Talking about faith, last night was the launch party for The Peacock’s Feet, GC&SU’s undergraduate creative arts journal.  It was an especially fine issue with its color cover and art reproductions, igood, well-crafted poems and stories.  The reception featured cakes and strawberries, chicken fingers with dip, and lots of faculty and anxious students excited to see their names in print.  The journal, dedicated to Susan’s memory, featured quotes sprinkled among its pages, excerpts from things she had written or said.  Quotes like, “After September 11, I felt that something broke loose in my chest.  In a matter of half a minute I knew that if I did not speak, then I was not being responsible.”  Or this: “Literature, the visual arts, and music are a way for us to connect to one another.  Art is empathy.  Empathy and compassion are what we need most in times of grief.”  The inserts were tastefully done, not a jarring word among them.

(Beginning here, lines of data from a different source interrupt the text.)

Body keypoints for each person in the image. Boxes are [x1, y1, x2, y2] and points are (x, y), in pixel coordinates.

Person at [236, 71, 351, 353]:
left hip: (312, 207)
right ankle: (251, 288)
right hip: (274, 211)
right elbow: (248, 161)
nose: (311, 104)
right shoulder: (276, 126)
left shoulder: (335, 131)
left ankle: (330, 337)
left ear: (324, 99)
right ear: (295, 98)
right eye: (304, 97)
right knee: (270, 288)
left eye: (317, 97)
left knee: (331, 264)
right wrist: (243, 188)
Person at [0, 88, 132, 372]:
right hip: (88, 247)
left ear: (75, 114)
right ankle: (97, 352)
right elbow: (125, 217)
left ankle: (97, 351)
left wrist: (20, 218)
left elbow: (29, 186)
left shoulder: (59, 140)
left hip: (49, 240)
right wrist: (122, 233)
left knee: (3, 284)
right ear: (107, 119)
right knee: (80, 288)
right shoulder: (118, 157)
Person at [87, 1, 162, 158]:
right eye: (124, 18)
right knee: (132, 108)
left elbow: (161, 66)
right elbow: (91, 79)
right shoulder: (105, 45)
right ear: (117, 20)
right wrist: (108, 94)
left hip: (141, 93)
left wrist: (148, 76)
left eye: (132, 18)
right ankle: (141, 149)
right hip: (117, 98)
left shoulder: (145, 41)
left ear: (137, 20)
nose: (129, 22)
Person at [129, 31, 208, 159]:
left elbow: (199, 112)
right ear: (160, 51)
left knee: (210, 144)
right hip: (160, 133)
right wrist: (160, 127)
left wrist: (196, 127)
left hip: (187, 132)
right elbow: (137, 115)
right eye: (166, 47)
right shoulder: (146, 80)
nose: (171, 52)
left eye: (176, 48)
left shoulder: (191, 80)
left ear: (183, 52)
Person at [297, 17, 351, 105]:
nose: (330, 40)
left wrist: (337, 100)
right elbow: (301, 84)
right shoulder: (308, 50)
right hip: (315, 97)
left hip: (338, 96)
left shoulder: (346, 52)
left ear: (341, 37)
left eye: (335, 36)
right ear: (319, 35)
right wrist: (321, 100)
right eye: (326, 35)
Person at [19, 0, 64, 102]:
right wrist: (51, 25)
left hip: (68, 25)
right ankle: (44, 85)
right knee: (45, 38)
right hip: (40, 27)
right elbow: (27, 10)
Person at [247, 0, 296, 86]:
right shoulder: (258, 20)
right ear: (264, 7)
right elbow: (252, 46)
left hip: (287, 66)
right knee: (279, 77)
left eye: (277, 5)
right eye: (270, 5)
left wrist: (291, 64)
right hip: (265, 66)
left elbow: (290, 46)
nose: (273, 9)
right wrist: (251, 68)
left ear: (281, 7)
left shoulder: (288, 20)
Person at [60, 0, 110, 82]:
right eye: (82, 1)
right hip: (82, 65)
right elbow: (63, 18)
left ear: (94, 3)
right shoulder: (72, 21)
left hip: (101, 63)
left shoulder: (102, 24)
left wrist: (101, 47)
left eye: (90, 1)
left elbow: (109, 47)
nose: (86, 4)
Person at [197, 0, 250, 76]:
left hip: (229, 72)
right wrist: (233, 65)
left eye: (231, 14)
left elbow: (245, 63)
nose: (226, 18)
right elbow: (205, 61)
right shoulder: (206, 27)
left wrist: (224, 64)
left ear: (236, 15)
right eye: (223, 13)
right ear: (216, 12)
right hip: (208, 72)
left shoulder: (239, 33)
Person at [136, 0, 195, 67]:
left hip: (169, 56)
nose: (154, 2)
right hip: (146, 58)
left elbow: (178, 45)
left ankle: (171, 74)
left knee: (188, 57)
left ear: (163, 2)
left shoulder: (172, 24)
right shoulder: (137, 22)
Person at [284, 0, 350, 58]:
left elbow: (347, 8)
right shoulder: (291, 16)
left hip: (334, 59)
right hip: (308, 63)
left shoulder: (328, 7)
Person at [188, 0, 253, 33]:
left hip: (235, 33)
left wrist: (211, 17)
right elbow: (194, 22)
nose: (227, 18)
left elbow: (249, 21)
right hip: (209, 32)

Then we were instructed to read this:


I am not afraid of death.  The only thing that makes me uncomfortable about dying is leaving my children, and causing anyone any sadness or feelings of abandonment.  Otherwise, I know where we come from, and that this place is just a short stop back home.  I think that souls come here to learn lessons, and once the lessons they came here to learn have been learned, they go back home.  I think our purpose is to love one another.  I don’t have regrets—I keep learning.

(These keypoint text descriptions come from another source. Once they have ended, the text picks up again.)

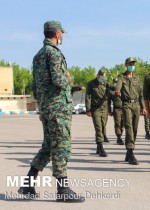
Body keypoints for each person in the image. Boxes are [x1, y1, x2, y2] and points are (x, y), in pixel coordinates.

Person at [18, 20, 84, 202]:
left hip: (47, 108)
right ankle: (63, 190)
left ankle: (27, 184)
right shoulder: (53, 54)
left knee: (48, 147)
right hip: (57, 109)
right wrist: (68, 79)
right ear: (57, 34)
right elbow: (58, 80)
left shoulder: (38, 55)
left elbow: (35, 86)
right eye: (61, 33)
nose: (62, 36)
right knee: (61, 146)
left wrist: (41, 106)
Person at [115, 57, 145, 165]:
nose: (132, 65)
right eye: (130, 64)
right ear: (126, 65)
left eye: (133, 64)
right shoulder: (121, 77)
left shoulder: (136, 78)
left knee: (135, 128)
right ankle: (131, 152)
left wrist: (143, 107)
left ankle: (128, 152)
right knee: (128, 127)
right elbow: (118, 86)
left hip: (136, 104)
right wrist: (118, 90)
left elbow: (141, 93)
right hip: (126, 104)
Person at [86, 68, 110, 157]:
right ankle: (101, 147)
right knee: (98, 127)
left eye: (104, 77)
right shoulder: (91, 84)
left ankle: (98, 146)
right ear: (98, 75)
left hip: (105, 109)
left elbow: (112, 88)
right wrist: (88, 110)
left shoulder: (105, 83)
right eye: (101, 77)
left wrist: (117, 88)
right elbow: (88, 97)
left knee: (103, 127)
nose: (102, 78)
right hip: (95, 109)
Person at [108, 78, 124, 145]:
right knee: (118, 123)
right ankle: (119, 137)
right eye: (115, 82)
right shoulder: (111, 91)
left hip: (124, 109)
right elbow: (108, 102)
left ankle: (120, 135)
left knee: (122, 124)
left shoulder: (123, 90)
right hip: (116, 109)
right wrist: (109, 111)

When she said this and what the circumstances were I don’t know.  I only know others seemed to think it a fine sentiment.  A lovely sentiment.  Why did it bother me so much?


I have occupied this office, her office, for most of a whole semester now, sitting in her chair, handling her books, living with her things, everything still waiting for her hands, not mine, to come back.  Am I to believe that she had learned all her allotted lessons at the age of thirty-three?  Or that Cyrus had learned his at six?  Could she really have believed that?  What a difference there is between the idea of dying, which is complicated but relatively easy to speak of, and the fact of it.  For the fact of dying—that is, death—is impossible to speak and simple as a steel door slammed shut.


Eleven Weeks and Six Days After (April 30)

I climb the fifty-two stairs to the third floor, turn the corner and see the office door wide open, Susan’s mother and father packing things up.  I gasp and turn away.  Later, I count what’s gone.


The toy house, the cap and gown, the twenty-one turtles, the collapsible elephant—boxed up and moved out.  The books, the papers, and everything personal, gone except for the name on the door.  Even the smell is gone, packed up with her things as if it couldn’t bear to be parted from them.  Strange, in the same way, I imagine her breath hovering in the dark around her Cyrus, ever close to his cheek or in the lank leaves of his hair: the breath left over from the morning kiss of February 7, while she was brushing his hair in that sunny kitchen before they left the house.


arts & letter 2004.JPG

THE OFFICE (previously published in Arts & Letters)

Excerpt from Martin Lammon's Editor's Note to the Fall 2004 issue of Arts & Letters:

     As I write these words, I am astonished. Our colleague and friend, Susan Atefat-Peckham, died in a car accident only eight months ago. She and her husband, Joel Peckham, were teaching as Fulbright scholars in Amman, Jordan. One evening, returning home from a weekend excursion, Susan and her son Cyrus died when their van collided with a maintenance vehicle parked on the road. Susan was thirty-three years old. Cyrus was six. Susan's mother and another son, Darius (three years old), were slightly injured. Joel's injuries were serious but not life-threatening. Everything that night is impossible to understand or explain ... 

     In this issue, Poet Alice Friman remembers Susan for all of us. Alice had joined our community in the fall of 2003, moving to Milledgeville with her husband, Flannery O'Connor scholar Bruce Gentry. ... Alice had been using Susan's office, and after February 7, found herself surrounded by photographs of Susan's family, toys her children played with, even the lingering scent of her perfume. In her essay "The Office," Alice remembers Susan in a way that, for me, offers a kind of consolation.